Ah, Passover; the holiday that confuses everyone outside of the Jewish community. “Why do they force themselves to eat communion wafers for ten days, and do they actually believe that Elijah drinks the wine they leave out for him? Ridiculous. Who sets up food and drink for a ghost? At least their matzah ball soup is good," they think to themselves. “What is the real reason that that night is different from all other nights, and why won't anyone tell us what it is? Also, when they say that Moses split the red sea, is that just a euphemism for something?" Passover is a momentous holiday that procures many questions that only someone who skimmed a Wikipedia page on it can divulge. Seriously though, why do we eat matzah for eight days? It's not delicious (unless you put pounds of tomato sauce and mozzarella cheese on it) or nutritious and can lead to major constipation. But, I digress.
The Seder, the hours long dinner that commemorates the Israelite's exodus from Egypt, involves drinking four cups of wine. But why? Honestly, I don't know.
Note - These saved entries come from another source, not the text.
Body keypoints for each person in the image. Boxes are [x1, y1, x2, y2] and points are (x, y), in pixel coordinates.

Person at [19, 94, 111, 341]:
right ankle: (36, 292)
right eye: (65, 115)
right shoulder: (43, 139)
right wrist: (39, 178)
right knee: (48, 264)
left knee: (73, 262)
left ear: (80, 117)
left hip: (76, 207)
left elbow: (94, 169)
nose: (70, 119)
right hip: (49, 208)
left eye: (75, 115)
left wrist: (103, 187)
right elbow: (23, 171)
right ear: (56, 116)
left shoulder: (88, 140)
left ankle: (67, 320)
But, what I do know is that it gives the perfect opportunity for a drinking game to make the seemingly never ending Seder less eternally long.
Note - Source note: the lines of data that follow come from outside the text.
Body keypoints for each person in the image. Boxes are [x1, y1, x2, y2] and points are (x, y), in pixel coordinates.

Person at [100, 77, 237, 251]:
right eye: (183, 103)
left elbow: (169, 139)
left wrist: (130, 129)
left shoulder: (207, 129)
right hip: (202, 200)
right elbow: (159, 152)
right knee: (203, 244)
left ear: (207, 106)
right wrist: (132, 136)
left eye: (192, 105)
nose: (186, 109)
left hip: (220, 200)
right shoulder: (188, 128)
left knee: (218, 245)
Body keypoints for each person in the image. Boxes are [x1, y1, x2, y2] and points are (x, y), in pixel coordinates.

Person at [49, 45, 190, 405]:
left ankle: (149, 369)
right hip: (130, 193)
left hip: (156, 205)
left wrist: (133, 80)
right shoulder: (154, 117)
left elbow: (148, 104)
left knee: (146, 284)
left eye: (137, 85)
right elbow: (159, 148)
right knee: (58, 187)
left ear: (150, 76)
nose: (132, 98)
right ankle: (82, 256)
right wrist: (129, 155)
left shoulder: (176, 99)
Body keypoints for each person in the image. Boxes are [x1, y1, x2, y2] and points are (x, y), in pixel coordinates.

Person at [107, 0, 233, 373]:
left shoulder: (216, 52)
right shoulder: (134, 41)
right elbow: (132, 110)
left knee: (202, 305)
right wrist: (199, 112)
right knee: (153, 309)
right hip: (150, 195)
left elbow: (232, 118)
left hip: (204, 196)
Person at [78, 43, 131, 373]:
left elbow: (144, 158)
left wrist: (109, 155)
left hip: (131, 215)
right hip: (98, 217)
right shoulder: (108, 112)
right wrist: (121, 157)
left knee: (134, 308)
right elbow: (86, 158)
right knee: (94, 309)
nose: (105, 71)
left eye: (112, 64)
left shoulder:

The Unofficial Passover Drinking Game:
One Sip
- Someone forgets to wear a keepah
- Your Haggadah has wine or food stains on the cover
- You're sitting at the adult table
- Someone who doesn't know how to read Hebrew reads the Haggadah in Hebrew.
- “Matzah" is said.
- Pharaoh doesn't let Moses' people go.
- Someone starts a song and forgets how to finish it.
- “Egypt" is said.
- Someone asks to switch Haggadot with them because they don't like theirs.
Two Sips
- When it's your turn to read out of the Haggadah.
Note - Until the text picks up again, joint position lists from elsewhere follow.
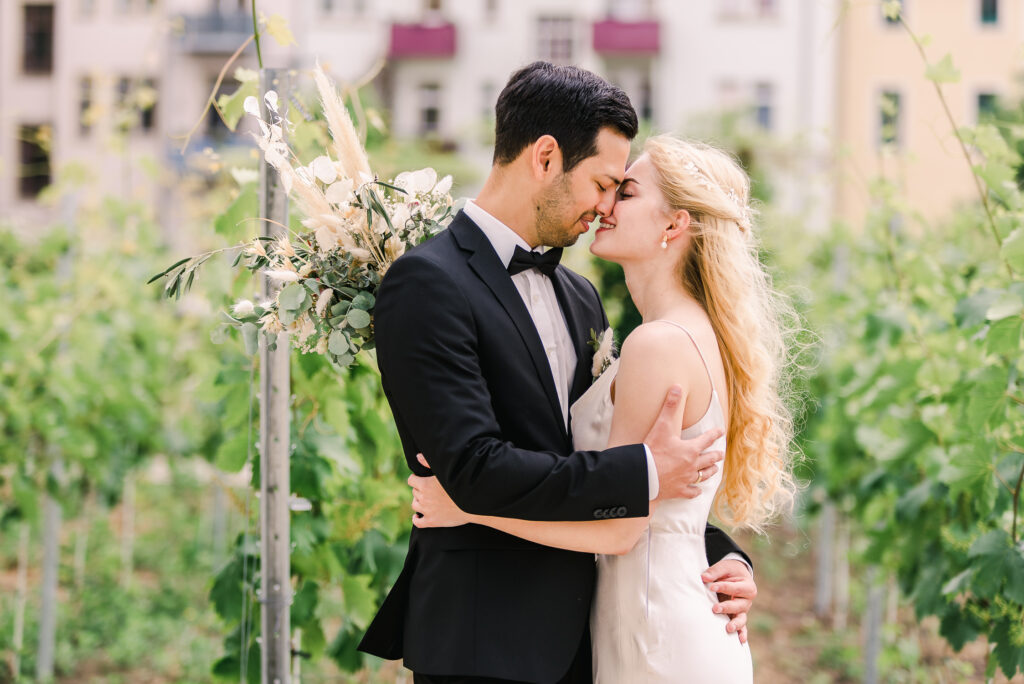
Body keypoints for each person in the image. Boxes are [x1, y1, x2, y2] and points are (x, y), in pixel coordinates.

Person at [357, 62, 757, 684]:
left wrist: (718, 555)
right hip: (485, 644)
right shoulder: (426, 284)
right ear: (545, 158)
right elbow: (472, 466)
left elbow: (598, 461)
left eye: (621, 191)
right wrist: (647, 472)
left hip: (591, 640)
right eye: (604, 184)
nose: (604, 208)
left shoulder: (580, 296)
- The youngest child refuses to sing “Mah Nishtana."
- The older children sing “Mah Nishtana" and everyone congratulates the youngest child on a good job even though they whisper-sang the whole time.
- You're ineligible to find the afikomen.
- Someone asks what page to go to.
- Elijah flakes and doesn't show.
- A baby cousin falls asleep at the table.
Finish Drink
- A relative asks you if you're still single.
- There aren't any more matzah balls.
- The chicken is too dry.
- You contemplate eating bread.
- ISIS is brought up in conversation.